The spokesman says the arrested deserve a “presumption of innocence,” so, for now, FIFA won’t force them from power. He says an internal “ethics committee” will decide their fate—at least within FIFA.

The police rounded up seven current FIFA officials, including Eduardo Li, Julio Rocha, Costas Takkas, Jose Maria Marin, Eugenio Figueredo, and Rafael Esquivel. The authorities also arrested Jeffrey Webb, a current vice president, and Jack Warner, a former vice president, in addition to several businessmen.

U.S. Attorney General Loretta Lynch alleges that the FIFA malefactors pocketed $150 million in bribes. A half dozen of the officials already plan to fight extradition from Switzerland to the United States.

“You cannot expect that at six o’clock in the morning the attorney general shows up and arrests people and that we would say that they are to be suspended right away,” the spokesman said to an auditorium packed with reporters. He did not mention removing the charged officials through temporary suspensions until they resolve their cases or other options short of immediate termination.
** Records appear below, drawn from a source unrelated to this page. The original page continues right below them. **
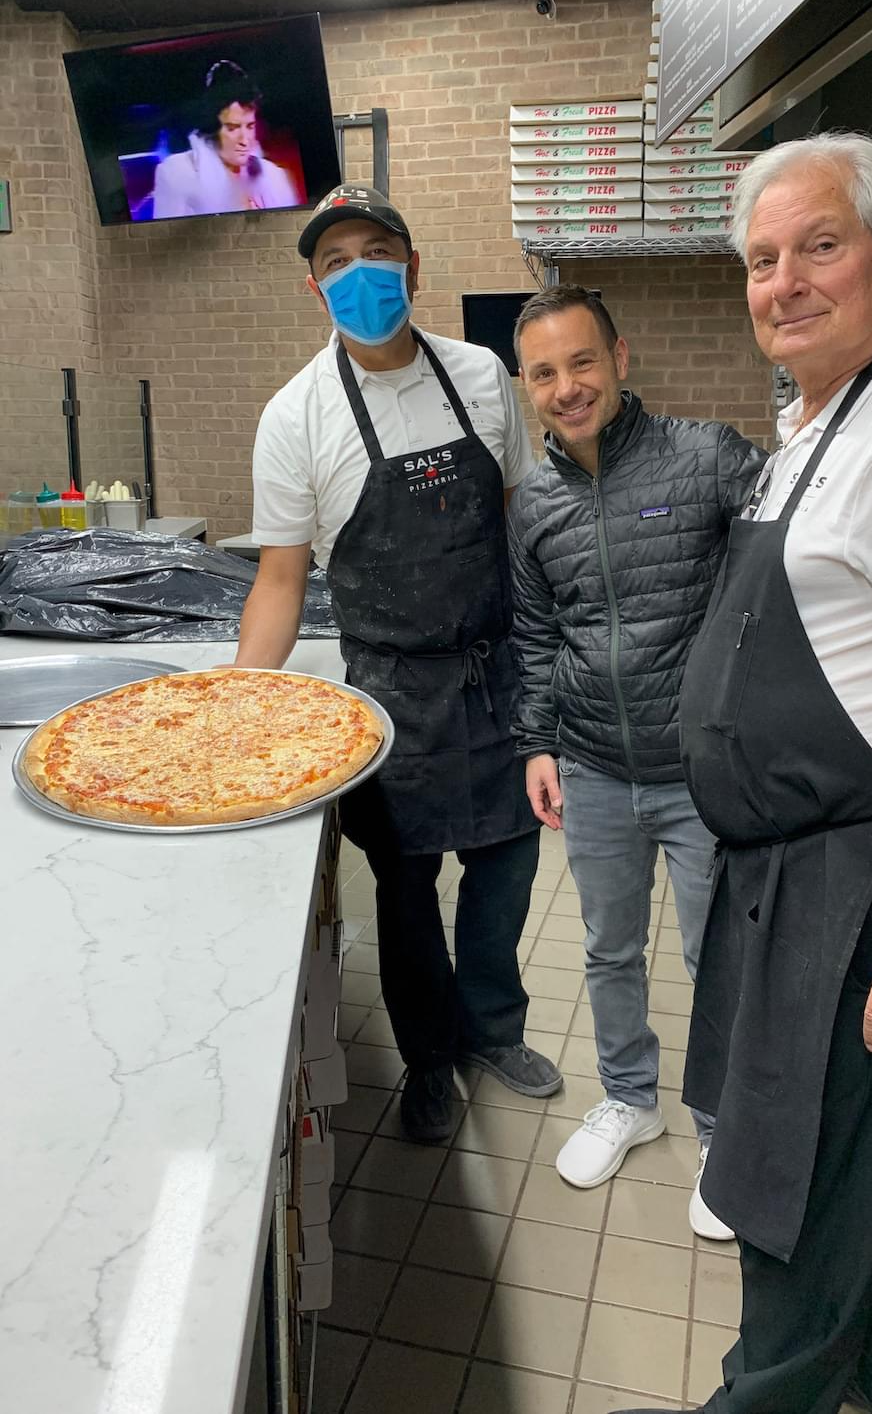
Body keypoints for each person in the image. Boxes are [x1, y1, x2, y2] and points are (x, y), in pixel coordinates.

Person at [613, 132, 872, 1414]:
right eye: (761, 259)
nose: (782, 282)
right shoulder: (824, 419)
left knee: (797, 1215)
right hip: (802, 874)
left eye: (818, 247)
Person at [236, 183, 561, 1143]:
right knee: (407, 895)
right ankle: (428, 1057)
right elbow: (281, 582)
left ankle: (493, 1029)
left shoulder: (480, 374)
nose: (360, 274)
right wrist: (236, 704)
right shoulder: (295, 416)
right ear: (314, 288)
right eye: (335, 262)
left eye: (376, 252)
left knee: (505, 875)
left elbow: (521, 522)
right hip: (390, 700)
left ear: (413, 266)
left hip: (498, 677)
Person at [509, 285, 766, 1232]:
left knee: (715, 956)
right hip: (593, 766)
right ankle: (628, 1097)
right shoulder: (534, 504)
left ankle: (723, 1130)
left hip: (700, 774)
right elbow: (535, 634)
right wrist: (538, 743)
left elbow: (791, 574)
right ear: (527, 386)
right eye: (545, 372)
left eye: (582, 361)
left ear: (619, 358)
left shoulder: (707, 458)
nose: (568, 387)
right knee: (608, 947)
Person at [151, 59, 299, 218]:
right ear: (212, 128)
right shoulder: (176, 173)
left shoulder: (274, 176)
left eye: (250, 126)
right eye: (233, 128)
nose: (245, 140)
De Gregorio repeatedly maintained that FIFA, rather than the perpetrator of the malfeasance, deserved credit for cleaning up the corruption. He insisted that the raids, though catching the body by surprise as they did the sleeping officials, stemmed from FIFA appealing to authorities for assistance on November 18.

“We can clean up until a certain point,” De Gregorio reasoned. “But we need the support of the authorities.”